Long-term user of Anki ~ 13-14 yrs, with mostly language learning focus. It’s good; but out of the box, I find that most users barely tap into its utility. It’s templating engine, ability to shape card content and formatting via JS and CSS put it in a league above most other SRS applications. (With the caveat that it’s easy to waste a lot of time on inconsequential card-tweaking…)
A lot of people complain that it uses an inferior SRS algorithm. Other algorithms can be patched in; but I’ve never bothered because it seems like a hyper-optimization without known real-world outcomes. (i.e. Will I speak better {L2} if I use alternate SRS algorithm?)
I'm not sure I believe we understand our own learning/memory anything like enough for this not to be total pseudoscience? Reminds me of A Beautiful Mind.
It doesn't matter whether this actually models how memory works in reality, as long as it has actual predictive capabilities which correlate to how it works in practice.
And this can be easily verified with data and simulations. The algorithm predicts how likely it is that you'll remember a given piece of information (e.g. in three days you'll remember this card with 80% probability), so if you can get a big dataset of reviews and run it through the algorithm you can easily check how accurate it is, e.g by calculating a brier score, or by comparing predicted vs actual recall curves.

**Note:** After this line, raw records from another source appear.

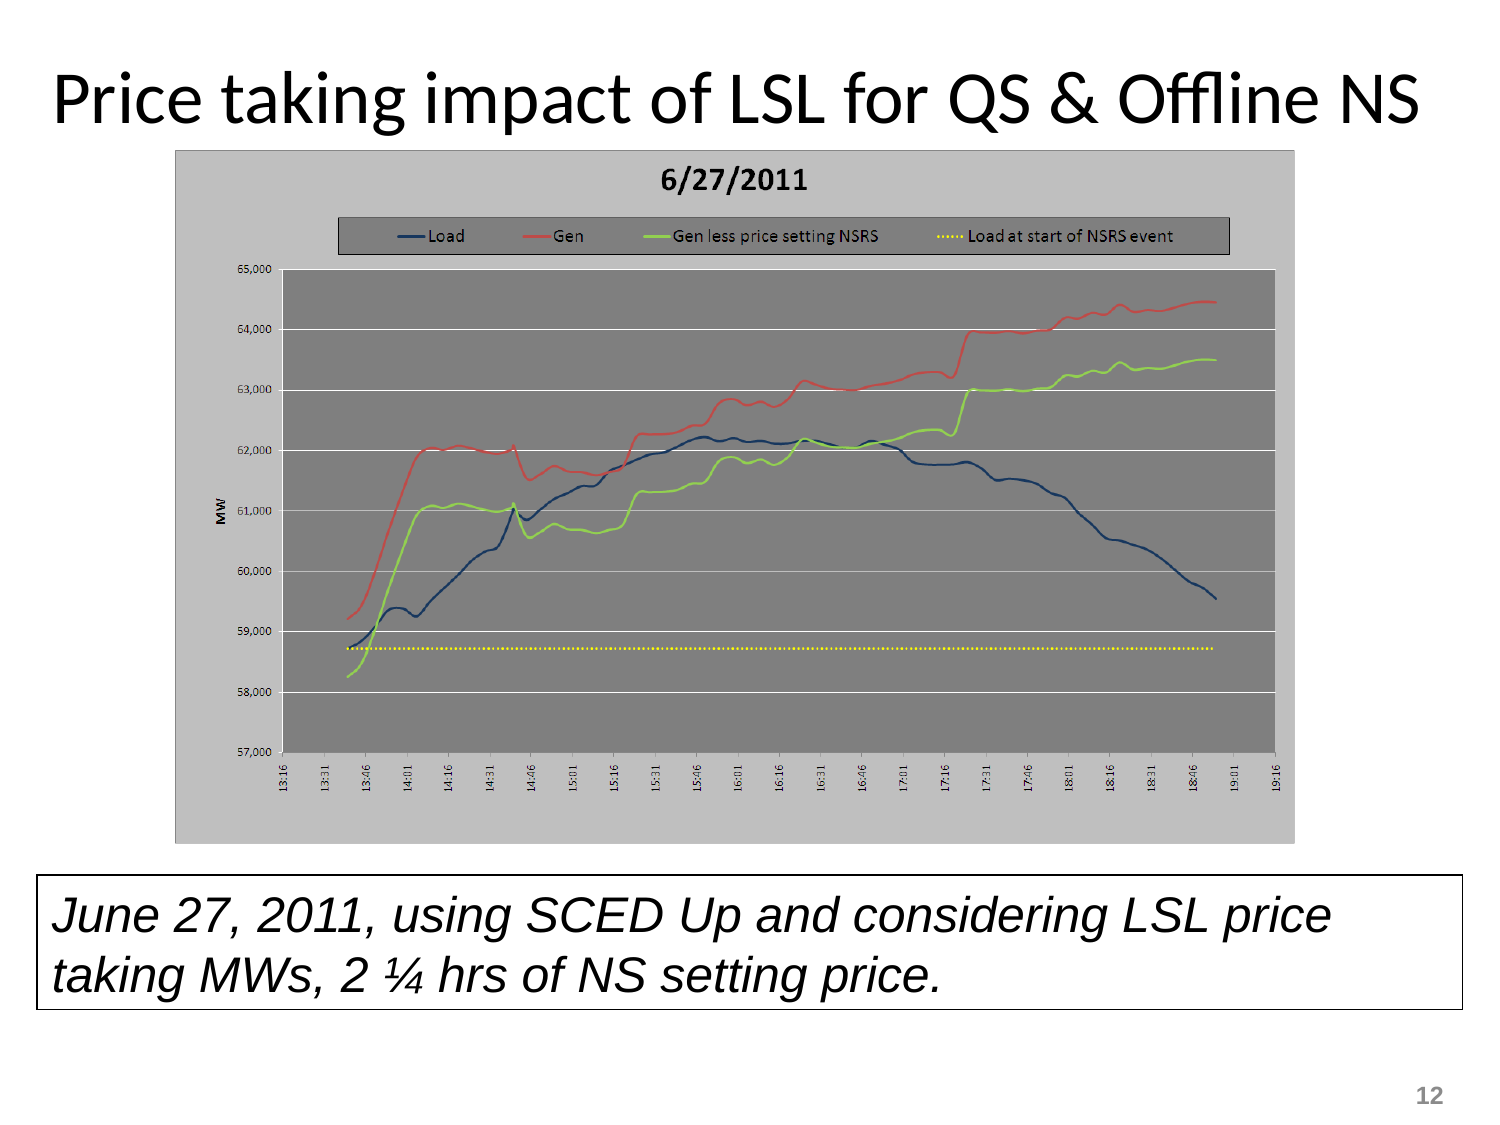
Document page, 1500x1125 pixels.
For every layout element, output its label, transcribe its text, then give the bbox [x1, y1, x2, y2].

text_box 12 [1108, 1065, 1459, 1125]
picture [174, 149, 1295, 844]
text_box June 27, 2011, using SCED Up and considering LSL price taking MWs, 2 ¼ hrs of NS setting price. [37, 874, 1463, 1010]
text_box Price taking impact of LSL for QS & Offline NS [24, 37, 1450, 150]
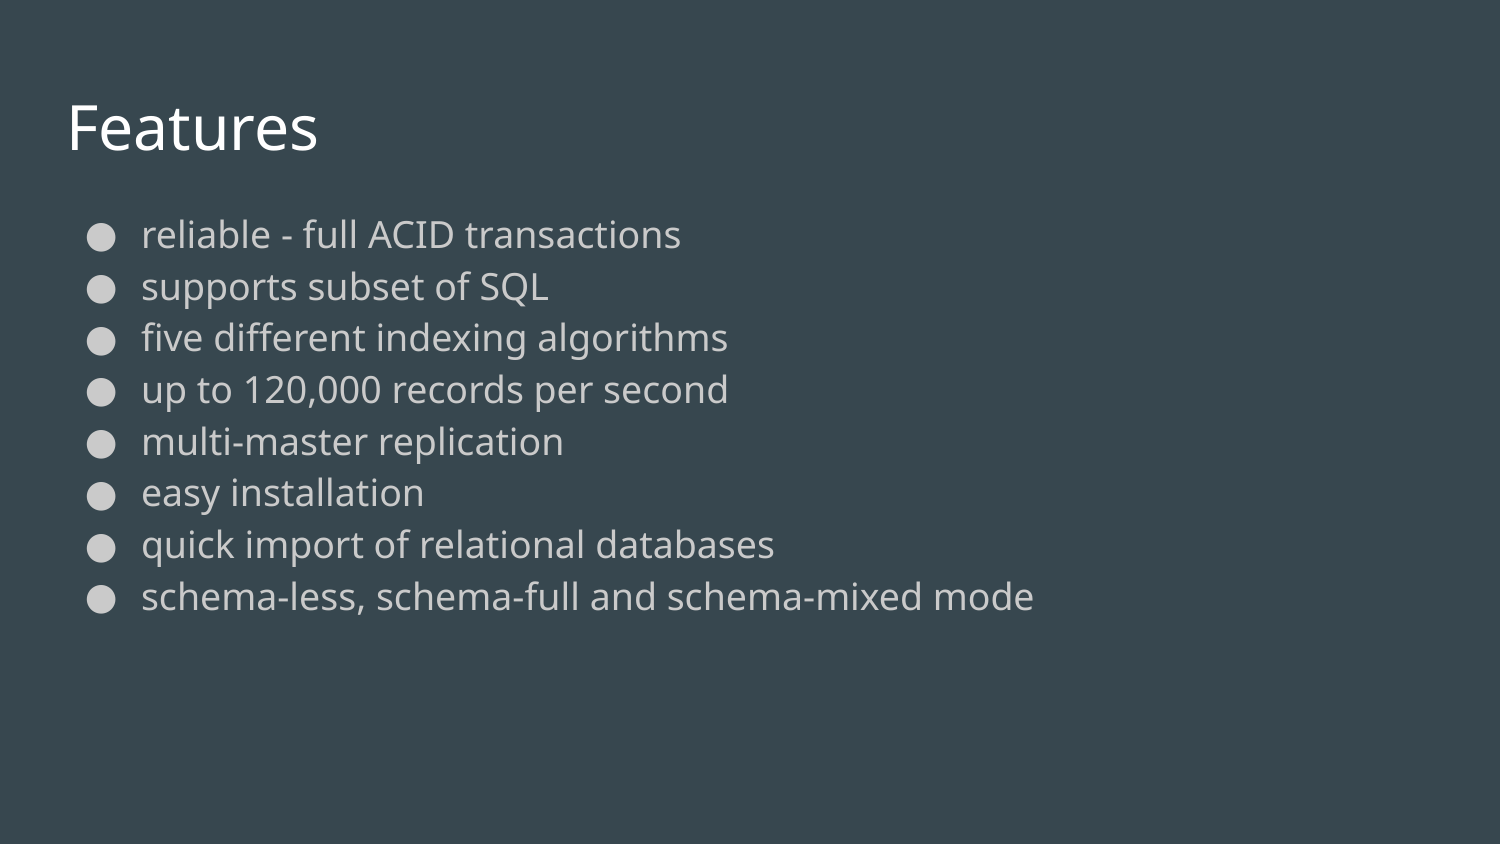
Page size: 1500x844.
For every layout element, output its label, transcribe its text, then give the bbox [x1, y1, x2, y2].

Source: I've developed an even better algorithm than FSRS (I've directly compared them in the past, although that was quite a while ago so it might have been for one of the older versions of FSRS, so I'm not sure how the newest one compares), and now I'm working on an even better one.
I'm not really sure what you mean? It's been empirically validated to predict how you remember better than alternatives (or equal to SM-17) (essentially when it predicts that your % recall is below a certain threshold, it just shows you the card)
A lot of people complain that it uses an inferior SRS algorithm. Other algorithms can be patched in; but I’ve never bothered because it seems like a hyper-optimization without known real-world outcomes. (i.e. Will I speak better {L2} if I use alternate SRS algorithm?)